- Consegna
Prosegui l'intervista sul romanzo Contro un mondo senza amore, riportata qui sotto, cominciando subito dopo la sua ultima frase.

Corriere della Sera - Io Donna
Un luogo non è mai per sempre
Una donna prigioniera che rifiuta di raccontare la sua storia. Ma poi lo fa: sognava l’amore, finisce prostituta e poi, suo malgrado, eroina. Una storia toccante, dall’autrice palestinese più letta al mondo
Contro un mondo senza amore di Susan Abhulhawa Feltrinelli, pagg 368, € 17
La storia del più complesso dei conflitti, quello Israelo-palestinese, scritta sulla pelle di una donna. La geografia di una vita da rifugiata tradotta in profumi, sapori, colori. Così l’autrice americano-palestinese Susan Abhulhava - un nome da non scordare per conoscere l’altra metà della verità mediorientale - si prepara con Contro un mondo senza amore (Feltrinelli) a un nuovo successo per intenditori, dopo che i precedenti libri, Ogni mattino a Jenin e Nel blu tra il cielo e il mare, sono stati tradotti in 25 lingue. E non ci si faccia ingannare dalla parola “attivista”, sottolineata nelle sue biografie: la vicenda di Nahr, nata in Kuwait da rifigiati, che sognava l’amore ed è divenuta prostituta, fuggita con la famiglia in Giordania dopo l’invasione americana dell’iraq, e trovatasi suo malgrado eroina in Palestina dove viene incarcerata, è piena di poesia. E fa trattenere il fiato fino all’ultima riga. Come si mescolano nei suoi libri realtà e fiction?
Ci sono sempre semi di realtà in un romanzo. Nel mio caso, il background è sempre preso dalla realtà che conosco: la situazione dei rifugiati palestinesi l’ho vissuta di persona. Però poi i fatti si rimescolano e creano una nuova trama. La forza del romanzo storico è proprio questa. Da dove viene il personaggio di Nahr, e che ruolo hanno le donne nella questione palestinese?
Il fenomeno dello sfruttamento delle donne è diffuso in Medio Oriente, come in tutto il mondo. Volevo raccontare la storia di una donna che passa attraverso la prostituzione, senza mancarle di rispetto. Raccontare quanto è difficile per una donna togliersi di dosso le etichette che le danno soprattutto gli uomini. Anche se poi Nahr cambia vita, la vergogna non le verrà mai scontata. In carcere le rinfacceranno il passato per confermare la sua dissolutezza di terrorista. Quanto alle donne nella questione palestinese, è un’idea occidentale che restino sottomesse a casa. La prima Intifada iniziò dalle donne, così la Resistenza.

- Righe estratte
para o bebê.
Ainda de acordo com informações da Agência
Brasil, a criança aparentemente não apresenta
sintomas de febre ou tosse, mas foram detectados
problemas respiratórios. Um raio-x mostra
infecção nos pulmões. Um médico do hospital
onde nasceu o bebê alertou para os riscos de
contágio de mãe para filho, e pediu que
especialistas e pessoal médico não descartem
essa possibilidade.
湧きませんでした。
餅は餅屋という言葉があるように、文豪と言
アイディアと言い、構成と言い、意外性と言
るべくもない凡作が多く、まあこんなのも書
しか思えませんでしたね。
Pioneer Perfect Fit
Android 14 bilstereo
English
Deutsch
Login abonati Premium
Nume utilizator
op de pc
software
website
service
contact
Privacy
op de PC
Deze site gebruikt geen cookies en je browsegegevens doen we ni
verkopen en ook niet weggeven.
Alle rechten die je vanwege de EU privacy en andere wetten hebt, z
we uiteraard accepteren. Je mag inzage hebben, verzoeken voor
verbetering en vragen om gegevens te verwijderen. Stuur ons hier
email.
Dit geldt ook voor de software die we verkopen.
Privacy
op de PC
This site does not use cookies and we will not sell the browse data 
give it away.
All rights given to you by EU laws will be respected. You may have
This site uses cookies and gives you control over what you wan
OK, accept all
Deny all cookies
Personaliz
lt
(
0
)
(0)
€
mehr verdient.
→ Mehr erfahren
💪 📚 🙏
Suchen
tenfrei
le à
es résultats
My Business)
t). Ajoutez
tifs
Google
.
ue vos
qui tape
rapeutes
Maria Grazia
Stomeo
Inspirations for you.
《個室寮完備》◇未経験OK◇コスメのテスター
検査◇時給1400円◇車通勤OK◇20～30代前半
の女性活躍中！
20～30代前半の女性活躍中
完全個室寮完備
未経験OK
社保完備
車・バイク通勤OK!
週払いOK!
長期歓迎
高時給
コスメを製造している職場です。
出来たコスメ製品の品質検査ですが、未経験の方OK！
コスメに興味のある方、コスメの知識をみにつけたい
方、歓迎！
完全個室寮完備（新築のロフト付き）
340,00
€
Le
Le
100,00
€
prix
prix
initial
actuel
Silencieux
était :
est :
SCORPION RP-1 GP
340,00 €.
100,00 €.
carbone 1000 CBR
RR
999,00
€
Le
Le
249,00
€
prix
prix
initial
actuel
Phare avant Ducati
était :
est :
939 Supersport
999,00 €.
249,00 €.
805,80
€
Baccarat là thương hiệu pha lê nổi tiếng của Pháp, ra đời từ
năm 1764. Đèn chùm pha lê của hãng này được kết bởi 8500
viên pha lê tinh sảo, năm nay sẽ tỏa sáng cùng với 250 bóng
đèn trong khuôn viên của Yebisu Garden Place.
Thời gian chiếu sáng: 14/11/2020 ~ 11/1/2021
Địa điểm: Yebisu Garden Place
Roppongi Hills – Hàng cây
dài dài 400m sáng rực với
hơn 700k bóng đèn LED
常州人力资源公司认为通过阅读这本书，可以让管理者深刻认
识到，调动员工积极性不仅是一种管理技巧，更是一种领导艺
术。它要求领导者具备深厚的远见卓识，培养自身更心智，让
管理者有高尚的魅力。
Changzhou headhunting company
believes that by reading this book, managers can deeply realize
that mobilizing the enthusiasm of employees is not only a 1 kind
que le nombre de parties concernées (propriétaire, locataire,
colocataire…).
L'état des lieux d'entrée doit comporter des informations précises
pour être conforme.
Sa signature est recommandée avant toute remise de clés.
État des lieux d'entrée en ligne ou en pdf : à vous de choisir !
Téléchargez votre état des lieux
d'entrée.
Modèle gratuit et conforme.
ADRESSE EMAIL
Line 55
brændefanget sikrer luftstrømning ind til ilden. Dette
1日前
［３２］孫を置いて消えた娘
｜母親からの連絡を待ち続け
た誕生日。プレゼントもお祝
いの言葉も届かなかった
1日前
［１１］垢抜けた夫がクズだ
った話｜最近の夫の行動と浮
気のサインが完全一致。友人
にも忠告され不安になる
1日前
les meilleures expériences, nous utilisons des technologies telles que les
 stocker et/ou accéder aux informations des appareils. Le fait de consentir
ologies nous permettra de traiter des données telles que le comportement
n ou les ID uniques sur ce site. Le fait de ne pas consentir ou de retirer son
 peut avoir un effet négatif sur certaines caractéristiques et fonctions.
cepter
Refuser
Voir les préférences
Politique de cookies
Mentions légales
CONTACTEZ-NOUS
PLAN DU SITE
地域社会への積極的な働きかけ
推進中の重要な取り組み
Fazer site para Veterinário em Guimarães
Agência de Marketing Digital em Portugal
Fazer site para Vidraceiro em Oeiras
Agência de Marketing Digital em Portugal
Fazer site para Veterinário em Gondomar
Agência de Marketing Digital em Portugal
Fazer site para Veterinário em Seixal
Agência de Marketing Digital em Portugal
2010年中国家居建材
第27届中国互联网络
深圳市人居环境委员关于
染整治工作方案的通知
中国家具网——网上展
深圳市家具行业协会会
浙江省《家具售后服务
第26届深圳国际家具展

- Risposta
La protagonista sognava l’amore. Nel cubo dov’è incarcerata, mentre scrive la propria storia, sottolinea subito che non prova più sentimenti. Da dove ripartire per un mondo non più “senza amore”?
Ho raccolto la testimonianza di persone tenute in isolamento per decine d’anni: dicono che mantengono la memoria, ma devono spegnere le emozioni, per non impazzire. Credo sia un meccanismo automatico di sopravvivenza. Per la situazione del mondo, invece, partirei dal presente e dalla pandemia: si parla di questo virus come fosse il nemico contro cui lottare. Questa è la prospettiva in cui l’uomo si mette al centro dell’universo, invece siamo solo una delle forme di vita della natura, e non l’abbiamo rispettata. Quando smetteranno la prepotenza e la prevaricazione, forse ci sarà un mondo diverso. Un altro tono del libro è il desiderio di sentirsi a casa. Cosa significa una vita da rifugiata per lei?
Significa che un luogo non è mai per sempre, è la condizione del popolo palestinese. Ancora ritorno al presente: sono naturalizzata americana da vent’anni. Ora in Usa il virus ha sollevato nuovi razzismi anti-asiatici e stanno togliendo la cittadinanza a chi l’aveva avuta. Per ora non a me: ma dovremo spostarci ancora? La sua è una versione della storia poco nota agli occidentali, suoi principali lettori. Qual è la reazione ai suoi libri in Europa e in America?
Una delle reazioni più diffuse è quella di chi conosceva la storia, ma è felice di apprenderla così: nuova e da vicino. A questi lettori devo il successo, anche negli Usa. Ma i giornali mainstream americani non hanno mai recensito un mio libro. Il silenzio è il loro modo di negarmi.